I took a picture with Dave Weckl, and he gave me a set of sticks. I got another set from the drummer for Jane’s Addiction, Stephen Perkins. Did a talk with Ron Wagner, drummer for Cirque du Soleil.

Composers and songwriters and singers. Commercial actors. I’m good friends with Clay Bravo, the police woman in the Subaru commercial with the kid who spills his oranges. Tucker Smallwood. There’s a guy and a half. Prudence Farrow (“Prudence” in the song).

I met a grip, my first real grip. Then later I met a female grip. Talk about exuding cool. OMG. A female grip. I thought about taking a picture with her the first night, and I should have, because I never saw her again.

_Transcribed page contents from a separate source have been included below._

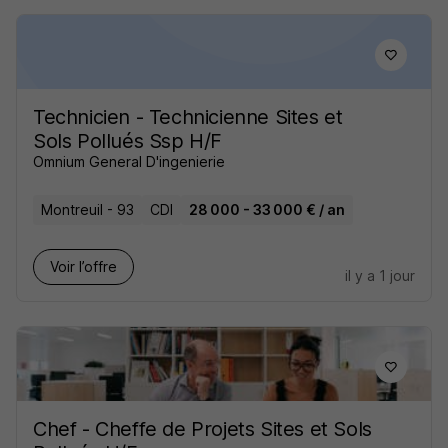
Technicien - Technicienne Sites et
Sols Pollués Ssp H/F
Omnium General D'ingenierie
Montreuil - 93
CDI
28 000 - 33 000 € / an
Voir l’offre
il y a 1 jour
Chef - Cheffe de Projets Sites et Sols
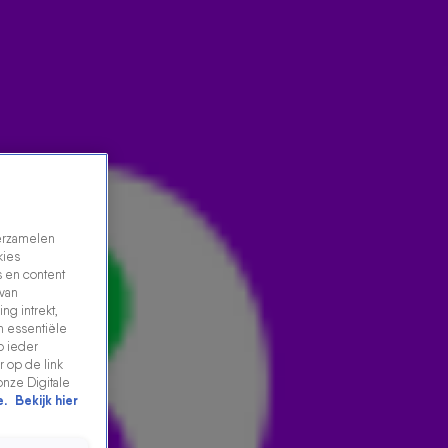
verzamelen
kies
 en content
 van
ng intrekt,
SPORTIEF DIRECTEUR VAN DE DUTCH GP JAN
n essentiële
p ieder
LAMMERS HEEFT GROOT NIEUWS!
 op de link
25 aug 2023, 09:24
onze Digitale
e.
Bekijk hier
Sportief directeur van de Dutch GP Jan Lammers kwam
vanochtend langs in De 538 Ochtendshow. Hij had groot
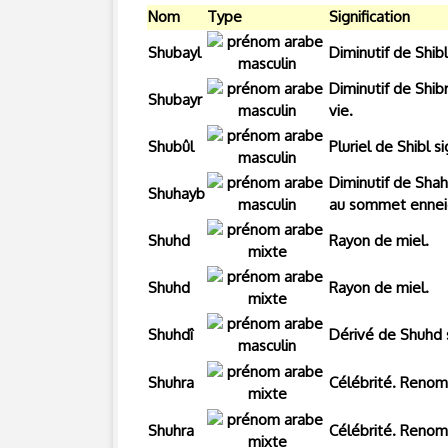
Nom
Type
Signification
Shubayl
Diminutif de Shibl
Diminutif de Shibr
Shubayr
vie.
Shubûl
Pluriel de Shibl si
Diminutif de Shah
Shuhayb
au sommet ennei
Shuhd
Rayon de miel.
Shuhd
Rayon de miel.
Shuhdî
Dérivé de Shuhd s
Shuhra
Célébrité. Renom
Shuhra
Célébrité. Renom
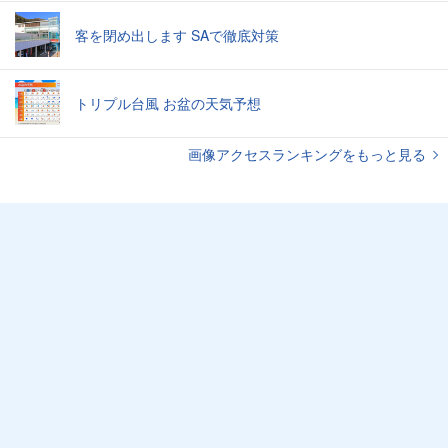
客を閉め出します SAで徹底対策
トリプル台風 お盆の天気予想
画像アクセスランキングをもっと見る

I met a hairdresser and a few more. Not just a hairdresser. A hairdresser to the stars. One of them took us to a show (“Two Broke Girls”) and then invited us backstage where we met Garrett Morris. I met David Lynch a couple times, like on an elevator.

So, Altamont and Guilderland and Albany — those are the right places to start out. If the twists and turns of life happen to land you in Hollywood, you can’t get enough of it. You walk around starry-eyed all the time and just pay no attention when the people insist, “I’m not famous, Jim. I’m really not. Quit looking at me that way.”

Jim Meade

Los Angeles

Editor’s note: Jim Meade went to Guilderland Central High School where he played junior-varsity baseball, was a drummer in the band, and was vice president of the student council. His newest book is “Dynamic DNA.”